Wyciek danych Europolu ze śledztw ws. terrorystów
• Dokumenty dotyczą ok. 50 postępowań
• Są na nich nazwiska i numery telefonów podejrzanych
• Informację potwierdził dyrektor Europolu
30.11.2016 | aktual.: 30.11.2016 12:59
Zebrane przez unijną agencję policyjną Europol dane z ok. 50 śledztw dotyczących grup terrorystycznych zostały przypadkowo udostępnione w sieci bez zabezpieczenia żadnym hasłem. Informację ujawnił holenderski program telewizyjny Zembla, powołując się na dyrektora agencji Wila van Gemerta.

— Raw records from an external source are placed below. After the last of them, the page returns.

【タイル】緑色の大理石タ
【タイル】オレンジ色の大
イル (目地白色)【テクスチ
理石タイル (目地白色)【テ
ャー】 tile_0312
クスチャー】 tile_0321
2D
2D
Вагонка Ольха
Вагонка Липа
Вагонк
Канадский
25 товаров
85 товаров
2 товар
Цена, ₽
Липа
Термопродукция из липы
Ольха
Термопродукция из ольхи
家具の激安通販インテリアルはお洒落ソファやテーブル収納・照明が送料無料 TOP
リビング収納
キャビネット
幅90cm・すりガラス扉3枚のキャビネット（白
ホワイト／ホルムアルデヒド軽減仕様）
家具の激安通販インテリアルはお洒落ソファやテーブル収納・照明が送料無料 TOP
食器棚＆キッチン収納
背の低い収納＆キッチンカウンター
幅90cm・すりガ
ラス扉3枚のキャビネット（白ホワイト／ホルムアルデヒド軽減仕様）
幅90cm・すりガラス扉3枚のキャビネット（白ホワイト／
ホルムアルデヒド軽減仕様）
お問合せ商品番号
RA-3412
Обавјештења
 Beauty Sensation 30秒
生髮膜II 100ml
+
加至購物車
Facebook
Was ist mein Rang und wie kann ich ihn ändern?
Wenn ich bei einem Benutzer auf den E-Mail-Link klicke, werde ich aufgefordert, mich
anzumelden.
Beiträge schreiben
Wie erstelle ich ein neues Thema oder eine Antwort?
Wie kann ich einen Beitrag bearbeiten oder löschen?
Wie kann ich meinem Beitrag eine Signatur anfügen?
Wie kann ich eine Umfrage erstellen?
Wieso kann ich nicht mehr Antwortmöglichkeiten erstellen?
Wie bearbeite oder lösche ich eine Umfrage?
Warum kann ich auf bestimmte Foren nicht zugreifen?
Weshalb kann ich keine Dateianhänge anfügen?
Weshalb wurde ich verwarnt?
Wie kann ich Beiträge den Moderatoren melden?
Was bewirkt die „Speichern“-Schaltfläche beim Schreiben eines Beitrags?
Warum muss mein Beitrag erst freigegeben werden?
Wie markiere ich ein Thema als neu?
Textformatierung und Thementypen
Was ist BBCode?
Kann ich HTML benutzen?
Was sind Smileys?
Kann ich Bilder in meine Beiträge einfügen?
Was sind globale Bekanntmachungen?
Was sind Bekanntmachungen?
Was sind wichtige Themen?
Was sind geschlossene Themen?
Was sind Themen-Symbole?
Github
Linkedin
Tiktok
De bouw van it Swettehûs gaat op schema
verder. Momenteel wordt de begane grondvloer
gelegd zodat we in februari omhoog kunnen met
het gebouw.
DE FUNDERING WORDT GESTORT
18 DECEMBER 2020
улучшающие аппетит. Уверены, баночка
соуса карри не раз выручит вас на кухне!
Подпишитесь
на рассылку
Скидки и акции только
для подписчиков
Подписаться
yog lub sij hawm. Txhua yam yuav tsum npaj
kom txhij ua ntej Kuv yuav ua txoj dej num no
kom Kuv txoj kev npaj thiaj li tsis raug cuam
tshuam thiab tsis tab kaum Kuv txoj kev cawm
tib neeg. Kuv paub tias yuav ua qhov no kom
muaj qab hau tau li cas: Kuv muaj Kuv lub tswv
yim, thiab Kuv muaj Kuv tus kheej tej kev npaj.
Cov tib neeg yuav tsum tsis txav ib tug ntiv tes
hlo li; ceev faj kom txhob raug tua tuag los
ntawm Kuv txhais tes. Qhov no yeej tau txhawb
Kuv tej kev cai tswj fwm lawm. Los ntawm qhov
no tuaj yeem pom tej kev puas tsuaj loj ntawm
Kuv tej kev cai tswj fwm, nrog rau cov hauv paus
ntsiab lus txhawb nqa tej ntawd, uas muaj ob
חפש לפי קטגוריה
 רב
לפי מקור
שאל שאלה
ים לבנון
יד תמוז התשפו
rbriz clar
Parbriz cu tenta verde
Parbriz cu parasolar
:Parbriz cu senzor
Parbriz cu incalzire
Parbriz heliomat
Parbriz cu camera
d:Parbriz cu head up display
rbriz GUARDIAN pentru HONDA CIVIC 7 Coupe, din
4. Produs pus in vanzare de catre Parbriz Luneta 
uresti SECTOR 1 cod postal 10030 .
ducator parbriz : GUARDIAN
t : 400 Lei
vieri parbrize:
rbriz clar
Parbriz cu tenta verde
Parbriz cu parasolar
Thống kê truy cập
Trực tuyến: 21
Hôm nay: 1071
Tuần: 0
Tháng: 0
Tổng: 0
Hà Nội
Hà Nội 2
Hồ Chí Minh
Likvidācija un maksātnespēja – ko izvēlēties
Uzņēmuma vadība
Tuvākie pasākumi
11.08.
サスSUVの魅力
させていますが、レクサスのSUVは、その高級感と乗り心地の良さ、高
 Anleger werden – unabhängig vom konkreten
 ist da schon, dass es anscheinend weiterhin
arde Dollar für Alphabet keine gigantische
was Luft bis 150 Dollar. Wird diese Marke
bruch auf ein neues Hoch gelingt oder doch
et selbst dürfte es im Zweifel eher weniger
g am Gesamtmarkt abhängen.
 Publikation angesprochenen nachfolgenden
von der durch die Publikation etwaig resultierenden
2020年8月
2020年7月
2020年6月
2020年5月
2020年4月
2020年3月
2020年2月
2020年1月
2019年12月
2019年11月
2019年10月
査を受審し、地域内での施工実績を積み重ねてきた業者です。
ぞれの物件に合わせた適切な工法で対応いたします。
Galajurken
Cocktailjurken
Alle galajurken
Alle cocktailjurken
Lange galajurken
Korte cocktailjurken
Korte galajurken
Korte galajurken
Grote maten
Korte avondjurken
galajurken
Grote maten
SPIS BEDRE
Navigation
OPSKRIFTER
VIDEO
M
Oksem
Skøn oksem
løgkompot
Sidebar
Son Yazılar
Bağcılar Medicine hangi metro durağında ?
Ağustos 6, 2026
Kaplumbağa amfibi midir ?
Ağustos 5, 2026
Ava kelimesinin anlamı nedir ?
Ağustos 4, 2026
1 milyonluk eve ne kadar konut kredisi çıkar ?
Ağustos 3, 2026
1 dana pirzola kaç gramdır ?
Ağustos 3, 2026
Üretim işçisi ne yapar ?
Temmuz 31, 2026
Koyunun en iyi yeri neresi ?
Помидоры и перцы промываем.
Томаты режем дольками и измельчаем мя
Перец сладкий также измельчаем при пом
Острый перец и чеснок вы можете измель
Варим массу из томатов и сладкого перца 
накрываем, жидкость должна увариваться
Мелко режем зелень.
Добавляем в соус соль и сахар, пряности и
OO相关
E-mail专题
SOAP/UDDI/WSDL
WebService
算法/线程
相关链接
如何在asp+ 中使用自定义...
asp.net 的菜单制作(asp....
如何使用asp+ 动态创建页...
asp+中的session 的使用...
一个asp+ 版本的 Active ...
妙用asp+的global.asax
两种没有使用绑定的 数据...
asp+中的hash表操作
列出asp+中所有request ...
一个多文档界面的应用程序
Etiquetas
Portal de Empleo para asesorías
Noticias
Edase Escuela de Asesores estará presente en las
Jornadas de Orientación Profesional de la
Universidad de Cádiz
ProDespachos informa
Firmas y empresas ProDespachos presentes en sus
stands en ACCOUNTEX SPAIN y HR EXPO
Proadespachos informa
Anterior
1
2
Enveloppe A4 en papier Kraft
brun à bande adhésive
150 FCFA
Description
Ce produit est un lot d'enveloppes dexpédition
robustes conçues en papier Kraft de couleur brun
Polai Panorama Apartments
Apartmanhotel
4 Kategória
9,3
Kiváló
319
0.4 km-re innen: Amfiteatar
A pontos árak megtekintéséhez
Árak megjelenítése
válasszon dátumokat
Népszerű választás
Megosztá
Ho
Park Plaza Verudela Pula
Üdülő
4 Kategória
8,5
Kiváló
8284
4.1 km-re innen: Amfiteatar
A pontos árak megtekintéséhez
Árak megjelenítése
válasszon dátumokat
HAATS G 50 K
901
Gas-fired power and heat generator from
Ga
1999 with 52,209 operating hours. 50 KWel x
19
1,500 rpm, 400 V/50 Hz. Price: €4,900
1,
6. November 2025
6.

Winnym wycieku jest były pracownik Europolu, który wbrew przepisom zabrał materiały na nośniku elektronicznym do domu. Prawdopodobnie ktoś wykradł dane z jego komputera i przekazał dziennikarzom.
Ponad 700 stron dokumentów zawiera m.in. nazwiska i numery telefonów podejrzanych.
Wil van Gemert uważa, że materiałów nie widział nikt oprócz osób pracujących przy holenderskim programie telewizyjnym.
Holenderska europosłanka zajmująca się ochroną danych Sophie in't Veld zapowiedziała, że będzie domagać się wyjaśnień od przedstawicieli Komisji Europejskiej i szefa Europolu. Mają oni być wezwani na posiedzenie parlamentarnej komisji.